Basit bir mühendis nasıl olmuş da bu kadar meşhur olabilmiş peki?
Çünkü bu aksilikleri ve aksilik kuramını bir basın toplantısında dile getirmiş.
Savaş yılları sonrası, demek ki bu konular o zamanlar insanların oldukça dikkatini çekiyormuş.
***
* "Eğer bir işi halletmek için birden fazla olasılık varsa ve bu olasılıklardan biri istenmeyen sonuçlar veya felaket doğuracaksa; kesinlikle bu olasılık gerçekleşecektir."
Tabii bu konularda bir tek Edward Murphy birtakım kurallar ortaya koymamış, Finagle kanunu olarak da bilinen daha basit bir söylem de var.
* "Ters gidebilecek her şey, ters gidecektir."
Bir tek aksilikler üzerine mi kanunlar var?
Hayır!
Mörfi kanunlarının tersine de “Yhprum kanunu” deniyor.
(Yhprum = Murphy kelimenin tersi!).
***
Sebebi ne olursa olsun, biraz batıl inançlar, biraz beceriksizliklerimize bulmaya çalıştığımız bahaneler, belki biraz bilgi eksikliğinden kaynaklanan korkularımız ve bazen de gerçekten öyle inandığımız için nazar diye bir şeyin varlığına bir çoğumuz inanıyoruz.
Aman kimseye nazar değmesin!
Tüü, tüü, tüü… Yok mu bir tahta?
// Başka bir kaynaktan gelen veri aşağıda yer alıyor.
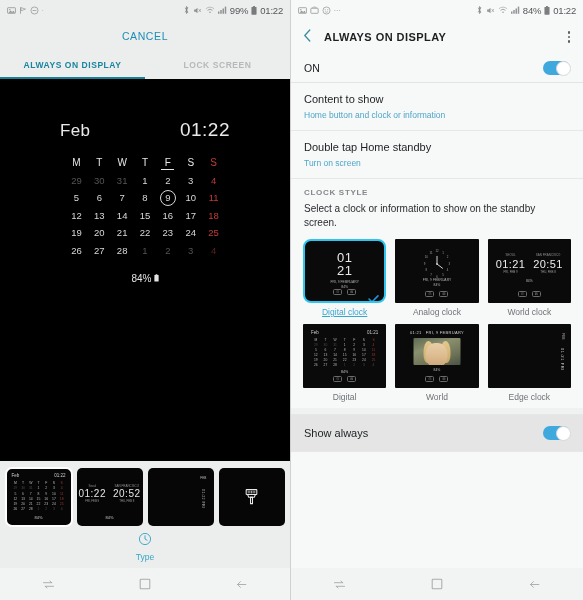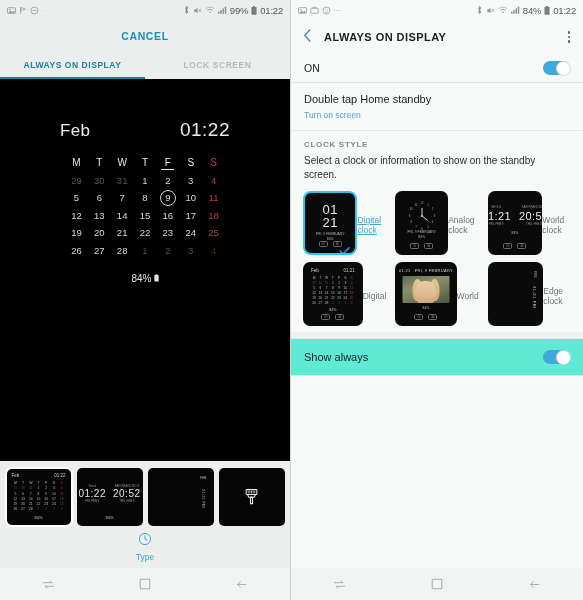--- a/index.html
+++ b/index.html
@@ -24,21 +24,21 @@
   .sb-right { margin-left: auto; display: flex; align-items: center; gap: 3px; }
   .sb-text { font-size: 9.5px; color: #55575a; letter-spacing: -0.2px; }
   .sb-ico { display: inline-flex; align-items: center; justify-content: center; opacity: .72; }
 
   
   .actionbar {
     height: 31px; display: flex; align-items: center; flex: 0 0 auto;
     background: #eceded;
   }
   .actionbar .act {
-    flex: 1; text-align: center; font-size: 10.5px; font-weight: bold;
+    flex: 1; text-align: center; font-size: 10.5px; font-weight: normal;
     color: #1b8fb5; letter-spacing: .6px;
   }
 
   
   .tabbar { height: 28px; display: flex; background: #eceded; flex: 0 0 auto; }
   .tab {
     flex: 1; display: flex; align-items: center; justify-content: center;
     font-size: 8.5px; font-weight: bold; letter-spacing: .55px;
     color: #b6b8ba; position: relative;
   }
@@ -185,23 +185,23 @@
     letter-spacing: .7px; color: #85888b;
   }
   .section-desc {
     padding: 1px 13px 9px 13px; font-size: 10px; color: #2a2d2f; line-height: 14px;
   }
 
   .clockgrid {
     padding: 0 12px 6px 12px; display: grid;
     grid-template-columns: repeat(3, 1fr); gap: 7px 9px;
   }
-  .cs-cell { display: flex; flex-direction: row; align-items: center; }
+  .cs-cell { display: flex; flex-direction: column; align-items: center; }
   .cs-thumb {
-    width: 100%; height: 64px; border-radius: 7px; background: #0a0a0a;
+    width: 100%; height: 64px; border-radius: 1px; background: #0a0a0a;
     position: relative; overflow: hidden;
   }
   .cs-cell.selected .cs-thumb {
     border: 2px solid #2ec5ef; border-radius: 8px;
   }
   .cs-label { font-size: 8.5px; color: #6f7376; margin-top: 4px; }
   .cs-cell.selected .cs-label { color: #3aa6cf; text-decoration: underline; }
   .check {
     position: absolute; right: 5px; bottom: 4px; width: 11px; height: 8px;
   }
@@ -281,21 +281,21 @@
   }
   .edge-vert {
     position: absolute; right: 6px; top: 9px; bottom: 9px;
     display: flex; flex-direction: column; align-items: center; justify-content: space-between;
   }
   .edge-vert .vtop { font-size: 3.4px; color: #bfbfbf; writing-mode: vertical-rl; }
   .edge-vert .vmid { font-size: 4px; color: #d4d4d4; writing-mode: vertical-rl; letter-spacing: .6px; }
 
   .row-simple {
     padding: 11px 13px; border-bottom: 1px solid #e6e7e8;
-    display: flex; align-items: center; background: #5eead4;
+    display: flex; align-items: center; background: #e5e5e5;
   }
   .row-simple .t { font-size: 11px; color: #1d2022; }
   .divider-gap { height: 7px; background: #f0f1f1; border-bottom: 1px solid #e6e7e8; }
 </style>
 </head>
 <body>
 
 <div id="root">
 
   <div class="phone phone-left">
@@ -661,20 +661,24 @@
 
     <div class="rscroll">
 
       <div class="row-on">
         <span class="lbl">ON</span>
         <span class="toggle">
             <span class="knob"></span>
           </span>
       </div>
 
+      <div class="list-item">
+        <div class="t">Content to show</div>
+        <div class="s">Home button and clock or information</div>
+      </div>
 
       <div class="list-item">
         <div class="t">Double tap Home standby</div>
         <div class="s">Turn on screen</div>
       </div>
 
       <div class="section-head">CLOCK STYLE</div>
       <div class="section-desc">Select a clock or information to show on the standby screen.</div>
 
       <div class="clockgrid">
Tahtaya vurmak da lazım!
Hatta kimileri bir taraflarını da kaşırlar ardından. Kulak memesini çekiştirenler de vardır.
Boncuğu da vardır, başka kültürlerde var mıdır böyle bir şey bilmiyorum, ama bizde değer verdiğimiz şeylere nazar boncuğu takmadan olmaz.
Nazarlardan uzak bir hafta dileklerimle.
Herkese Moskova’dan sevgi ve saygılar.